The Left was the dominant intellectual imagination of the period. Rajni had no quarrel with the left, only with leftists who romanced with the state, infiltrating government committees as if they were party cells. Oddly, both the Left and the Right were obsessed with being legitimised by the state. During the infamous controversy involving History text books when ideologists went hysterical, Rajni observed quietly: “That both sides wanted the state to approve of their version of history”. This intellectual dependency on state approval of scholarship worried Rajni. Did truth need to be approved by power?
Rajni had a playful response to criticism. I remember when a Serbic Marxist wrote a critique of his work claiming that Kothari had forgotten to mention the word class. With easy equanimity Rajni replied that he had not mentioned cucumbers either. This ease was important because the period of the 1960s and the 1970s was dominated by a pompous left which treated Marxism with a form of idolatry. Rajni felt that Marxist critiques dealt more with the formal economy and had little place for marginal groups and the informal economy. Little protests did not acquire the officialdom of trade union struggles. The movements alone in the era, Chipko, Narmada, Balliapal and fishermen struggle in Kerala had to struggle with the official radicalism which refused to go beyond conventional categories. CSDS became an archive and a sounding board for many of these struggles which linked ecology, livelihood and empowerment to the still life of electoral democracy. Rajni had an easy way of pushing younger colleagues to stretch beyond themselves. I remember when the Bhopal gas disaster occurred. He looked at me and said, “Let’s see if your work on science helps. Pack up. You are leaving for Bhopal tomorrow.” When I began my work on science and violence, he sent me to Hiroshima requesting the Mayor to take me around the city. He believed that projects should begin as pilgrimages; he was always nudging us to see linkages and connectivities. He never lectured, and wanted us to discover and internalise and share our insights. For him mistakes were something precious one owned up to. He was a great teacher but always taught by anecdote and example.
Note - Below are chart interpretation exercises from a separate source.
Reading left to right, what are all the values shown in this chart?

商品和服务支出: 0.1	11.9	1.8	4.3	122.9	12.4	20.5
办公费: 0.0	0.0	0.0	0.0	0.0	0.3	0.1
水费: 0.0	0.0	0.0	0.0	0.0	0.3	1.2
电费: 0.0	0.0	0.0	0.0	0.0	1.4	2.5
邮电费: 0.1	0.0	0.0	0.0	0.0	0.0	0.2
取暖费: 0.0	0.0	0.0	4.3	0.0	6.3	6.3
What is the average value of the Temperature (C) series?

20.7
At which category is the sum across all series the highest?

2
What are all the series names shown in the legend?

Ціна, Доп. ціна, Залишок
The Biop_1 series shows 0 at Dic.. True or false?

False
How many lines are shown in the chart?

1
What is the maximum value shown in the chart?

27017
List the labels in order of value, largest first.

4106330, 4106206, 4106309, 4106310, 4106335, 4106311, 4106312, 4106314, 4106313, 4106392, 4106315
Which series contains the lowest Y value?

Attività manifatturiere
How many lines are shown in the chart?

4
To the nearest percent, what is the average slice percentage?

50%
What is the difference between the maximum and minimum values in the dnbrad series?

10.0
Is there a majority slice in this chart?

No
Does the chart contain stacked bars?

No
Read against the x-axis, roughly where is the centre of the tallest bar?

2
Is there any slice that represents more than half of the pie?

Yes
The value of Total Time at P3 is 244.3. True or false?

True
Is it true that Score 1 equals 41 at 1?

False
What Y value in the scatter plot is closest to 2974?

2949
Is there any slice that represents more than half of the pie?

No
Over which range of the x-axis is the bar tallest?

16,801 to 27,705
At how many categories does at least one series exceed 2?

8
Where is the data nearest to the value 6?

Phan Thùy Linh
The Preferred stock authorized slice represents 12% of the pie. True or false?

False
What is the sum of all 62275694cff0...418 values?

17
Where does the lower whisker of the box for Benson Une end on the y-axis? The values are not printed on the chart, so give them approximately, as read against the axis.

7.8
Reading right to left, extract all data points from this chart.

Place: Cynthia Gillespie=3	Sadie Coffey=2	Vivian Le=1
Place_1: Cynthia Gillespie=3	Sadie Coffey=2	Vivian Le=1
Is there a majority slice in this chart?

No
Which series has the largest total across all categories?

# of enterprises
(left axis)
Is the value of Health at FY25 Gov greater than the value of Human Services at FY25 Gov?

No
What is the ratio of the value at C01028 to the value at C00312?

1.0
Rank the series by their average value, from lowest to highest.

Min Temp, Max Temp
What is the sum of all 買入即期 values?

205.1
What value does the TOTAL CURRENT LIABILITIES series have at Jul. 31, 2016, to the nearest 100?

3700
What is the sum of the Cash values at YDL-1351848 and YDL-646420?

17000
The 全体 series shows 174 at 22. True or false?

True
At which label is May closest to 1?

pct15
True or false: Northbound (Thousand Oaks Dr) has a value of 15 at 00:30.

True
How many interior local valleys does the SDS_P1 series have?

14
I must confess that in the final decade, many of us moved away from the Centre and Rajni. Quarrels are important because they mark the contours of a relationship. One felt that the Centre was now imitating itself rather than inventing ideas. In spite of having moved on and all the distance I realised how much the Centre had taught me.
In his final years, Rajni Kothari was a lonely man — ill and broken by the death of his wife Hansa and son Smithu. In the meanwhile, political science had lost its flavour of dissent. It had become a game of think tanks and Rajni must have watched it with wry sadness, a prophet abandoned by his own community. But the future will no doubt celebrate the man.